- [Study material]
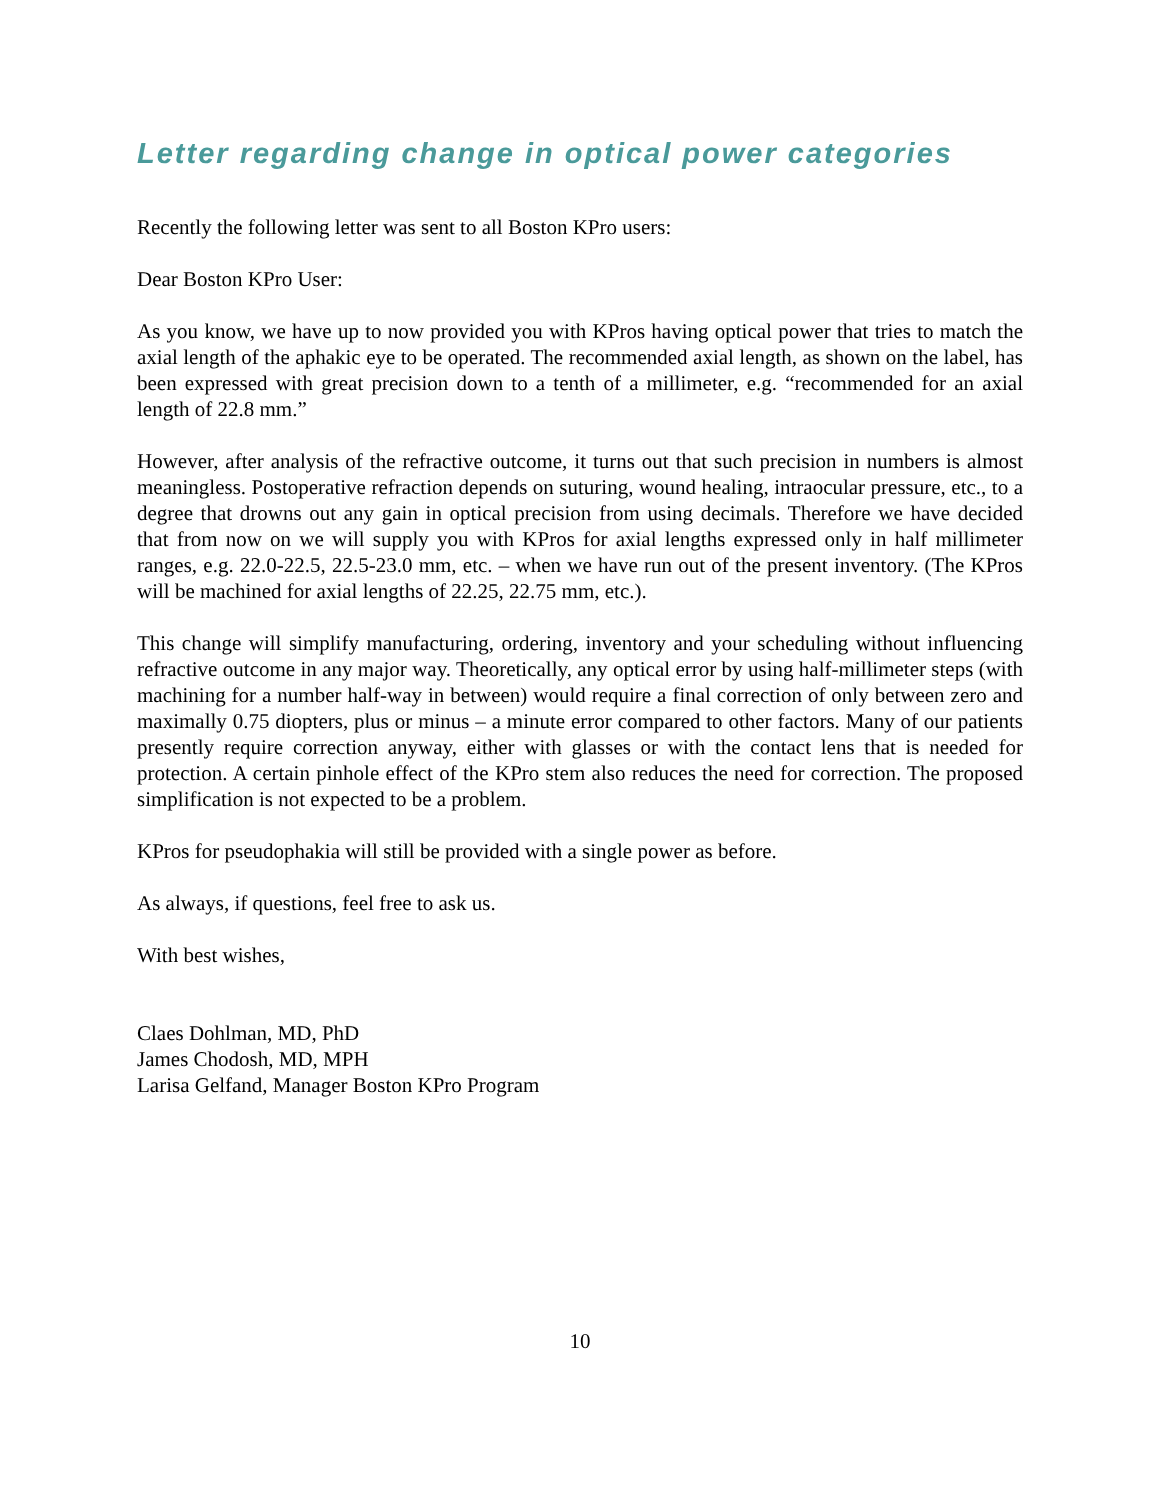Letter regarding change in optical power categories
Recently the following letter was sent to all Boston KPro users:
Dear Boston KPro User:
As you know, we have up to now provided you with KPros having optical power that tries to match the axial length of the aphakic eye to be operated. The recommended axial length, as shown on the label, has been expressed with great precision down to a tenth of a millimeter, e.g. “recommended for an axial length of 22.8 mm.”
However, after analysis of the refractive outcome, it turns out that such precision in numbers is almost meaningless. Postoperative refraction depends on suturing, wound healing, intraocular pressure, etc., to a degree that drowns out any gain in optical precision from using decimals. Therefore we have decided that from now on we will supply you with KPros for axial lengths expressed only in half millimeter ranges, e.g. 22.0-22.5, 22.5-23.0 mm, etc. – when we have run out of the present inventory. (The KPros will be machined for axial lengths of 22.25, 22.75 mm, etc.).
This change will simplify manufacturing, ordering, inventory and your scheduling without influencing refractive outcome in any major way. Theoretically, any optical error by using half-millimeter steps (with machining for a number half-way in between) would require a final correction of only between zero and maximally 0.75 diopters, plus or minus – a minute error compared to other factors. Many of our patients presently require correction anyway, either with glasses or with the contact lens that is needed for protection. A certain pinhole effect of the KPro stem also reduces the need for correction. The proposed simplification is not expected to be a problem.
KPros for pseudophakia will still be provided with a single power as before.
As always, if questions, feel free to ask us.
With best wishes,
Claes Dohlman, MD, PhD
James Chodosh, MD, MPH
Larisa Gelfand, Manager Boston KPro Program
10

- [Directions for this task]
Repeat verbatim the lines between the start of the data and the line containing "Dear Boston KPro", both ends included, omitting all pictures.

- [Solution to the exercise]
Letter regarding change in optical power categories
Recently the following letter was sent to all Boston KPro users:
Dear Boston KPro User:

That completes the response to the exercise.